2) Admiración, sorpresa: 


Ej. a: - Ele estava desaparecido há 15 anos. De repente, surgiu no salão.


- Foi mesmo? E a reação das pessoas?


Ej. b: - Ela é a 15a filha do casal.


- É mesmo? E quantos filhos eles têm?


3) Refuerzo: 


Ej: - Olha, vai haver uma partida de futebol amanhã, mas vai chover.


- Ah, nós vamos de qualquer maneira. Vamos mesmo!


Saludos.​


----------



## KHALIFAH

Olá Espinharas 
Você está com a razão. Trata-se do mesmo significado em diferentes contextos.
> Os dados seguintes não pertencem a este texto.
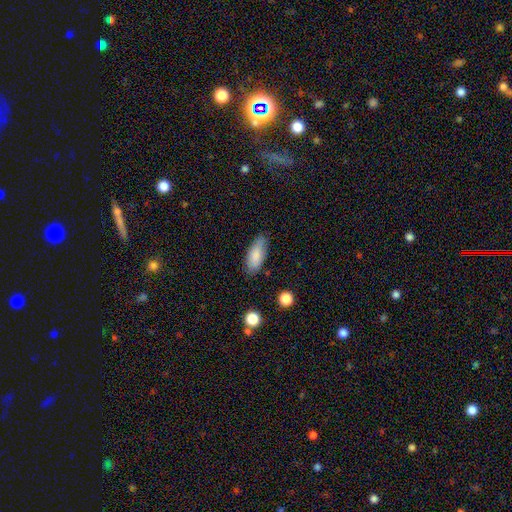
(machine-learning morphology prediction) smooth_or_featured: smooth (p=0.84) [alt: featured or disk p=0.09]
how_rounded: in between (p=0.78) [alt: cigar-shaped p=0.20]
merging: none (p=0.79) [alt: minor disturbance p=0.17]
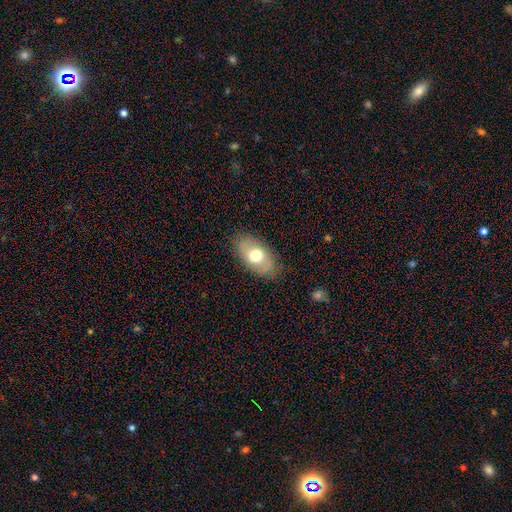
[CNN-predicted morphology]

Eu tenho uma pequena dúvida: Pode ser também usado como sinônimo de _ainda? _Por exemplo: "mesmo sem muito esforço eles atingiram o objetivo final"

Obrigado.

Saudações.


----------



## Anagallis

KHALIFAH,
Pode, mas nesse caso diria "ainda que" em vez de apenas "ainda": 
"mesmo sem muito esforço eles atingiram o objetivo final" 
ficava: 
"ainda que sem muito esforço, eles atingiram o objectivo final"
Cumprimentos.


----------



## Espinharas

Khalifah,
perfeita a resposta de Anagallis.
Em português, você poderia usar também "embora", que é a tradução de "aunque".
Embora sem muito esforço, eles atingiram o objetivo final.
Mesmo que sem muito esforço, eles atingiram o objetivo final.
fui...


----------



## KHALIFAH

Perfeito!! Muito obrigado Anagallis y Você Espinharas.


----------



## Mangato

diogo said:


> hola,amigos yo tambien quiero consultar esta palabra *é mesmo ya que he visto que cuando preguntan algo como lo recuerdas contestan: *é mesmo
> y en otras por ejemplo para contestar en serio o hablas en serio, no se si me doy a entender? porfavor podrian ayudarme
> 
> un saludo a todos los amigos brasileños¡¡


 
*Es eso mismo*. Confirmación de lo que dices


----------



## Naticruz

diogo said:


> hola,amigos yo tambien quiero consultar esta palabra *é mesmo ya que he visto que cuando preguntan algo como lo recuerdas contestan: *é mesmo
> y en otras por ejemplo para contestar en serio o hablas en serio, no se si me doy a entender? porfavor podrian ayudarme
> 
> un saludo a todos los amigos brazileros¡¡


 Ya ahora...
*Del Diccionario Panhispánico de Dudas.*
*«Brasil*. Esta es la única grafía válida en español del nombre de este país de América; no debe usarse la forma inglesa _Brazil_. El gentilicio recomendado y mayoritario en todo el ámbito hispánico es *brasileño*_._
Esta forma alterna en algunos países de América con _brasilero,_ adaptación del gentilicio en portugués _brasileiro.»_
_Mejores saludos_


----------



## diogo

mil gracias por su ayuda entonces es como  

2) Admiración, sorpresa:

 ya que otro ejemplo que he visto; 
al decirle a una persona estoy embarazada la otra persona responde *é mesmo, *por lo que doy por hecho que significa sorpresa- muchas gracias por su ayuda 

 perdon es amigos brasileños!!!


----------



## uchi.m

Olá diogo!


diogo said:


> al decirle a una persona estoy embarazada la otra persona responde *é mesmo, *por lo que doy por hecho que significa sorpresa


Correto  mas quando significa surpresa, a expressão soa como se fosse uma pergunta:
- Sim, estou grávida!
- *É mesmo?* Meus parabéns!​


----------



## Giorgio Lontano

Olá.

"*É mesmo*" se usa como "*de veras*". De los ejemplos de arriba:



> - ¡Cómo está de cara la leche!
> - De veras. Gasté el doble de lo que pago normalmente.


 


> - Sí, ¡estoy embarazada!
> - ¿De veras? ¡Felicidades!


 
Saludos.


----------



## diogo

gracias *Giorgio Lontano* asi queda entonces

un saludo¡¡


----------